EXERCISES:
1. Transcribe a portion of the search latency passage, starting at the words "They observed that" and stopping after the words "search result latency.".
2. In the search latency passage, what did users exposed to higher time delays do differently?
3. Please mark each statement below yes or no according to the search latency passage, quoting the words that decide it. (a) Facebook's search once let you reach a friend's page directly by hitting enter. (b) The effects of the delays ended once response latency returned to its original levels. (c) The study in [18] was carried out on an academic search engine.

SOURCE PASSAGE:
As a more explicit example, Facebook used to allow you to type a friend's name into the search bar on desktop, and a card would come down (with other possible people too you could select/down-arrow to) so when you hit enter you would go straight to that friend's page. Now, all search queries take you to a search page, where you can then click on your friend's name. That extra page load and click multiplied a few times a day probably keeps me on Facebook an extra minute or so every day, which I'm sure was used during the feature testing to justify its greatness. Instead, it noticeably and nearly daily negatively impacts my life.
> Impact of Response Latency on User Behavior in Web Search
> Query response latency. :
> In [18], the authors exposed
a commercial search engine’s users
to response time delays of varying magnitude
and observed the impact of different levels of delay
on users’ long-term search behavior.
They observed that the users
who were exposed to higher time delays
issued fewer queries than they usually do.
Interestingly, the effects were shown to be persistent
in the long-term even after the response latency
had returned to the original levels.
I think that to increase user time on their website,
search providers do well to try and improve
search result latency.

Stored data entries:
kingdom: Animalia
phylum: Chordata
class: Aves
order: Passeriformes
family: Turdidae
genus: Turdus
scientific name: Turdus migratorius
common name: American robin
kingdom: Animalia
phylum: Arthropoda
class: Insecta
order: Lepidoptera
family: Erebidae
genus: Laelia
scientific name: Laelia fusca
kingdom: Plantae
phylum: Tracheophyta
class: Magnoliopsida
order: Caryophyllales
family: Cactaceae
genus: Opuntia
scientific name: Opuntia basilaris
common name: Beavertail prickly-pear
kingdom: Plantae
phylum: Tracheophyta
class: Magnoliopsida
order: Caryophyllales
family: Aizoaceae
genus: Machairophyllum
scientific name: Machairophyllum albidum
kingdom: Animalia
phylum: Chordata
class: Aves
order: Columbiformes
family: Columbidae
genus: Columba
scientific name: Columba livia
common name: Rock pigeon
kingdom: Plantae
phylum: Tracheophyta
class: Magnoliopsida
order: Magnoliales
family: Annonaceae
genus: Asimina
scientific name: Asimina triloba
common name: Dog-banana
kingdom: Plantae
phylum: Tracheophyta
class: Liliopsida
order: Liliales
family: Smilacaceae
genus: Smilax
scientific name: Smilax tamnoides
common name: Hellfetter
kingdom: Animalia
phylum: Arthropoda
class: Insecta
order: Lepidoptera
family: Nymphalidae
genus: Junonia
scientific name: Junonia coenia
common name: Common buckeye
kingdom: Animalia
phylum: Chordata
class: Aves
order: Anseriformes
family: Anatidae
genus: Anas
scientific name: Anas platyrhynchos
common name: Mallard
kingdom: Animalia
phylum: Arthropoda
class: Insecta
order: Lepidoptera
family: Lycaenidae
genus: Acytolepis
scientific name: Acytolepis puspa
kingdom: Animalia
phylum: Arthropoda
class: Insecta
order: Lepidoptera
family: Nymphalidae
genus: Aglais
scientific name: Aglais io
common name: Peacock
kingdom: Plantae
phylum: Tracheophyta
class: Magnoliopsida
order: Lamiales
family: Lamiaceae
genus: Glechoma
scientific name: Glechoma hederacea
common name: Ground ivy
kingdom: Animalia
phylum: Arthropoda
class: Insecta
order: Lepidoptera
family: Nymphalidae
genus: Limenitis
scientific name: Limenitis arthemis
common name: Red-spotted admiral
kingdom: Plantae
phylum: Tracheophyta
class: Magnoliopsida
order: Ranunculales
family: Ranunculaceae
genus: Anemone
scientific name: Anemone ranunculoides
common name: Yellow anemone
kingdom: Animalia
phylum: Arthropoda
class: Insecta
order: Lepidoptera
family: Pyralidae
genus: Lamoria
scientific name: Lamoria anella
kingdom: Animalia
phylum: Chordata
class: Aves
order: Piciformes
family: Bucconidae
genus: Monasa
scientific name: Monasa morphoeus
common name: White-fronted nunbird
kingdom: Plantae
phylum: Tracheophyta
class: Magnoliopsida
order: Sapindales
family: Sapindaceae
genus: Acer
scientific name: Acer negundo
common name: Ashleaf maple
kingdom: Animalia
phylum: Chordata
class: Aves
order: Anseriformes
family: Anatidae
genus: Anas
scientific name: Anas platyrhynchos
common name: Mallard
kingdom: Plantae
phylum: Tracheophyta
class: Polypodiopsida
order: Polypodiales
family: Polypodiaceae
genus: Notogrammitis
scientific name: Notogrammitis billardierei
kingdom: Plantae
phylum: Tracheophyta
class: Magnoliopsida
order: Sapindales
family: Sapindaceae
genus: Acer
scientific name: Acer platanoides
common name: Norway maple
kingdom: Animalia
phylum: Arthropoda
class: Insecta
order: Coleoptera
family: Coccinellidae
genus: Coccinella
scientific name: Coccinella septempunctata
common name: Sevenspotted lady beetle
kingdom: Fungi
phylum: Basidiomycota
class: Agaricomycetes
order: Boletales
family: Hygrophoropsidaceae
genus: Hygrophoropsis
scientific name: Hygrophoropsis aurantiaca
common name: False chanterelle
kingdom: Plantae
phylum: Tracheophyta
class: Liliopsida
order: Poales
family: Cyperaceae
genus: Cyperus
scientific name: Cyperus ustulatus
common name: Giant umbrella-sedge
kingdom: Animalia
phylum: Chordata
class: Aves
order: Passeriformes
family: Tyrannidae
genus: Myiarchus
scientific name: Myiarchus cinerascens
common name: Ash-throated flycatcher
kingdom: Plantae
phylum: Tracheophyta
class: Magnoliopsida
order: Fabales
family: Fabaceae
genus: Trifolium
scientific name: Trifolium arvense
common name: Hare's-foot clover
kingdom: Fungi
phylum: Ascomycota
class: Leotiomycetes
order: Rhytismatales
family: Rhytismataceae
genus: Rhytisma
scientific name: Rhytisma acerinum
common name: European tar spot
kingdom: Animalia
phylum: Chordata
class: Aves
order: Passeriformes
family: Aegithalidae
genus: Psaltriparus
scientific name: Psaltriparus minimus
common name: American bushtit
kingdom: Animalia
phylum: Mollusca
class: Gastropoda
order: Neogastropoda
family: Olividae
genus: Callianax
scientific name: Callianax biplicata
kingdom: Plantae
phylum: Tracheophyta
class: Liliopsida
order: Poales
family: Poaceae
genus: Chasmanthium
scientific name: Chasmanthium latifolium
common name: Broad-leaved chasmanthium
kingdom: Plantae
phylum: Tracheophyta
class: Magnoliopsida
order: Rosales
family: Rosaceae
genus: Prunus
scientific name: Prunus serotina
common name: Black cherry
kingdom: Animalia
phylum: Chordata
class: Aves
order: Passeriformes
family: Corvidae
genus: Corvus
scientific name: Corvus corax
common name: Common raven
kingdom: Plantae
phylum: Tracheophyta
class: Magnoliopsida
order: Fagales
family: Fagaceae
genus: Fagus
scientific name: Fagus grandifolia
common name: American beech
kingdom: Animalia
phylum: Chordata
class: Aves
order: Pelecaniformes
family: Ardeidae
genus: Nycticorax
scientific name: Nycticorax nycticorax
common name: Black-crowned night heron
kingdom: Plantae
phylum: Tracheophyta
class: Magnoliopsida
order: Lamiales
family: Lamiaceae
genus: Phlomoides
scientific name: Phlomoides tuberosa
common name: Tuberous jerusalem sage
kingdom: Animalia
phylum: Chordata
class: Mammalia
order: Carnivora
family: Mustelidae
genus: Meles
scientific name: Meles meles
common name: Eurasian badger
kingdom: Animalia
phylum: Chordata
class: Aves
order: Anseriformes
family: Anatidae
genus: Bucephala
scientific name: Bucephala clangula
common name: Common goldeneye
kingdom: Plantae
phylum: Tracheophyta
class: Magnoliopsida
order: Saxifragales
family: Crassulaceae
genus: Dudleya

FINAL RESULTS:
1.
They observed that the users
who were exposed to higher time delays
issued fewer queries than they usually do.
Interestingly, the effects were shown to be persistent
in the long-term even after the response latency
had returned to the original levels.
I think that to increase user time on their website,
search providers do well to try and improve
search result latency.

2. They issued fewer queries than they usually do.

3.
(a) Yes: "so when you hit enter you would go straight to that friend's page"
(b) No: "the effects were shown to be persistent in the long-term even after the response latency had returned to the original levels"
(c) No: "a commercial search engine’s users"